Work item:
Please repeat the lines starting with the one that contains "ECCELLENZE SELEZIONATE DEL TERRITORIO" and going on through the one that contains "Corona Pelletteria". Leave the pictures out of your answer.

════════════════

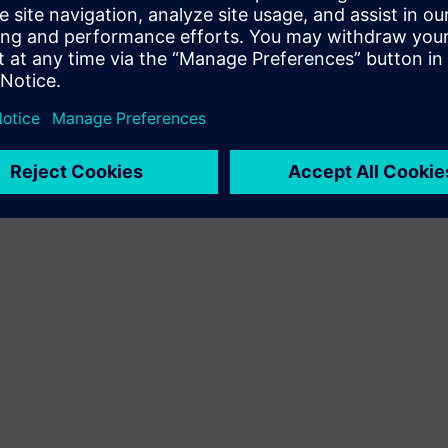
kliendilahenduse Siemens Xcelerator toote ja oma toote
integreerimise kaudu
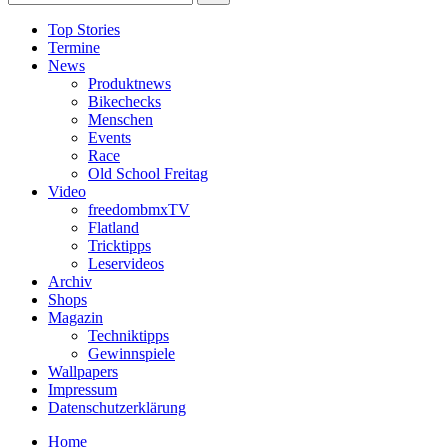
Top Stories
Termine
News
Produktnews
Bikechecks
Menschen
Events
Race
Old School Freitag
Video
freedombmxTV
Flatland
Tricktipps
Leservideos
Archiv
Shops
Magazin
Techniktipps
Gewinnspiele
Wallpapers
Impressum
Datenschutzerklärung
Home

════════════════

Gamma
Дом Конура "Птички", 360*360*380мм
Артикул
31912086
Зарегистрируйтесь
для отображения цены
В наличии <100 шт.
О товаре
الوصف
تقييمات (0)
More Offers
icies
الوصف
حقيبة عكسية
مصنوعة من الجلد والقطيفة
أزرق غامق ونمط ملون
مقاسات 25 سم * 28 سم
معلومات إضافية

════════════════

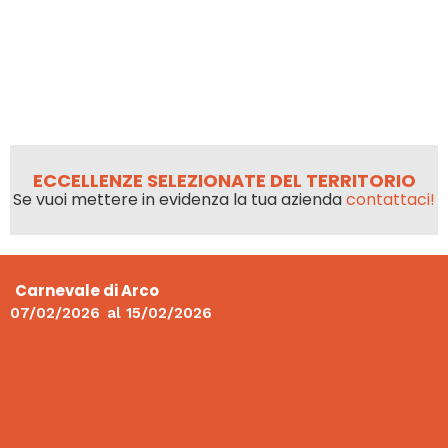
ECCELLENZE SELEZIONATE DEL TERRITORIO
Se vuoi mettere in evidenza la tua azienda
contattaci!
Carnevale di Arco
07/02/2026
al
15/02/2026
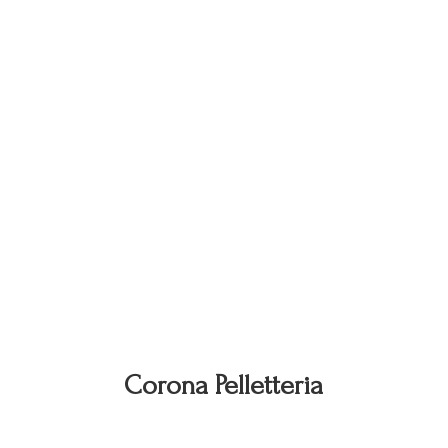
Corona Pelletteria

════════════════

Solution for this exercise:
ECCELLENZE SELEZIONATE DEL TERRITORIO
Se vuoi mettere in evidenza la tua azienda
contattaci!
Carnevale di Arco
07/02/2026
al
15/02/2026
Corona Pelletteria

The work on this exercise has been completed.